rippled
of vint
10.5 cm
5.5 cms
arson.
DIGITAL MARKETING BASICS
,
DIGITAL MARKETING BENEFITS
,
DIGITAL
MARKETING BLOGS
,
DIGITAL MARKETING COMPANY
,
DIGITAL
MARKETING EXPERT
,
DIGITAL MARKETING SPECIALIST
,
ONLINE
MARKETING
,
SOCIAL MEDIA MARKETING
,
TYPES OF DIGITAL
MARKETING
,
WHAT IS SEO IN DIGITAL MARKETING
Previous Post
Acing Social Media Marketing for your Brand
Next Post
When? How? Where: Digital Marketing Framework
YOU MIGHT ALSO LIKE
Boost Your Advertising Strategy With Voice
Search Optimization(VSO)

_____

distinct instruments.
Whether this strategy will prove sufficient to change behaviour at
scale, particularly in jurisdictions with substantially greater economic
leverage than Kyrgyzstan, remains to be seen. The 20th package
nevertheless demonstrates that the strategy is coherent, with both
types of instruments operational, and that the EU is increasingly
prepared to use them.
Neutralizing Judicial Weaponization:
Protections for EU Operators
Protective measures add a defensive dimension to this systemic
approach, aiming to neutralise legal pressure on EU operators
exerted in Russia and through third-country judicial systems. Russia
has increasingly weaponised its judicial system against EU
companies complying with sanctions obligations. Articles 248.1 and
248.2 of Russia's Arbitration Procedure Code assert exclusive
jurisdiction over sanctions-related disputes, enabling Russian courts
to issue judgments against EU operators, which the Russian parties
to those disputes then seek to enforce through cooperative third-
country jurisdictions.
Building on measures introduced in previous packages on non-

_____

What you need to do: Output the lines of the records above from the line containing "distinct instruments." to the line containing "types of instruments", including both, reproducing them verbatim.

Answer to this problem:
distinct instruments.
Whether this strategy will prove sufficient to change behaviour at
scale, particularly in jurisdictions with substantially greater economic
leverage than Kyrgyzstan, remains to be seen. The 20th package
nevertheless demonstrates that the strategy is coherent, with both
types of instruments operational, and that the EU is increasingly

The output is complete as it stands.